Another study published in the Journal of Cancer in March 2020 was led by László Tabár, M.D., in Falun, Sweden, where a multinational team of researchers took a more detailed look at screening attendance patterns to further refine mortality risk estimates. They analyzed data from almost 550,000 women eligible for mammography screening in nine Swedish counties between 1992 and 2016.
The women were divided into groups based on their participation in the two most recent scheduled screening exams before cancer diagnosis. Women who participated in both screening sessions before diagnosis were identified as serial participants, while those who did not attend either screening opportunity were categorized as serial nonparticipants.
As the world’s largest service screening study, this research showed that women who participated in mammography screening had a statistically significant 41 percent reduction in risk of death from breast cancer within 10 years of diagnosis and a 25 percent reduction in the rate of advanced breast cancers.
Furthermore, the analysis showed that participation in the two most recent mammography screening appointments before a breast cancer diagnosis provides a higher protection against breast cancer death than participation in neither or only one examination.
“Regular participation in all scheduled screenings confers the greatest reduction in your risk of dying from breast cancer,” said the study’s lead author, Stephen W. Duffy, professor of cancer screening at Queen Mary University of London.

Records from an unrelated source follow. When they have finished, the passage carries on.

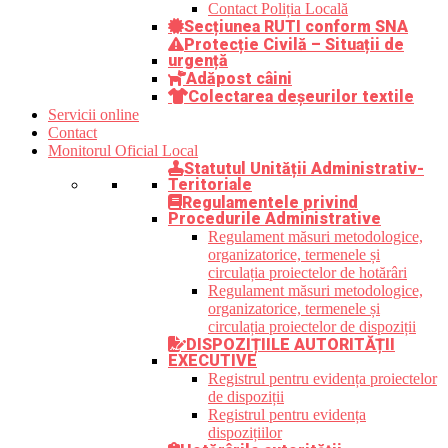
Contact Poliția Locală
Secțiunea RUTI conform SNA
Protecție Civilă – Situații de
urgență
Adăpost câini
Colectarea deșeurilor textile
Servicii online
Contact
Monitorul Oficial Local
Statutul Unității Administrativ-
Teritoriale
Regulamentele privind
Procedurile Administrative
Regulament măsuri metodologice,
organizatorice, termenele și
circulația proiectelor de hotărâri
Regulament măsuri metodologice,
organizatorice, termenele și
circulația proiectelor de dispoziții
DISPOZIȚIILE AUTORITĂȚII
EXECUTIVE
Registrul pentru evidența proiectelor
de dispoziții
Registrul pentru evidența
dispozițiilor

He said that the results add more evidence to support regular screening with mammography as a means for reducing breast cancer-related deaths.

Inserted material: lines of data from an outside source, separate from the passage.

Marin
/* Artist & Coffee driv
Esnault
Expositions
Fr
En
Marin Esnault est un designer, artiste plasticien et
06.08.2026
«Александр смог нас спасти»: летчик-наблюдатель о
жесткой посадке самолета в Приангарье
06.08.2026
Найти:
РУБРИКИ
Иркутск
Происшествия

“While we suspected that regular participation would confer a reduction greater than that with irregular participation, I think it is fair to say that we were slightly surprised by the size of the effect. The message that women should take from this analysis is clear: Regular screening tests can save your life,” Smith said.

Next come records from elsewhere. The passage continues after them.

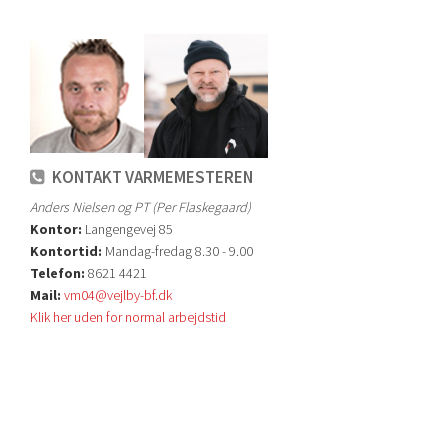
KONTAKT VARMEMESTEREN
Anders Nielsen og PT (Per Flaskegaard)
Kontor:
Langengevej 85
Kontortid:
Mandag-fredag 8.30 - 9.00
Telefon:
8621 4421
Mail:
vm04@vejlby-bf.dk
Klik her uden for normal arbejdstid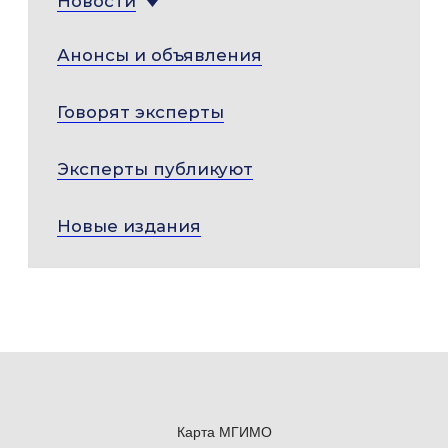
Новости
Анонсы и объявления
Говорят эксперты
Эксперты публикуют
Новые издания
Карта МГИМО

In the United States during 2021, there will be an estimated 281,550 new cases of invasive breast cancer diagnosed in women and 43,600 deaths, higher rates than usual because of the screening slowdown during the pandemic.
By analyzing secondary data from 32 community health centers participating in a grant program funded in partnership with the NFL to bolster breast cancer services, American Cancer Society researchers estimated that 63 percent of women should have been screened in 2020 if historical trends from the previous years continued. But less than 50 percent were imaged for breast cancer last year, or roughly 47,517 fewer mammograms and 242 missed diagnoses.
Declines were consistent across centers, though magnitudes were greater at those serving higher proportions of Black patients.
“This study is important because these populations have long-standing barriers to accessing care, lower breast screening rates, higher breast cancer mortality rates, and are especially vulnerable to health care disruptions,” says Stacey Fedewa, Ph.D., the American Cancer Society’s senior principal scientist.
So what should women do? As Dr. Parikh said, “Awareness is key. The facilities are carefully following all COVID-19 protocols, so schedule your screening today. Time is of the essence.”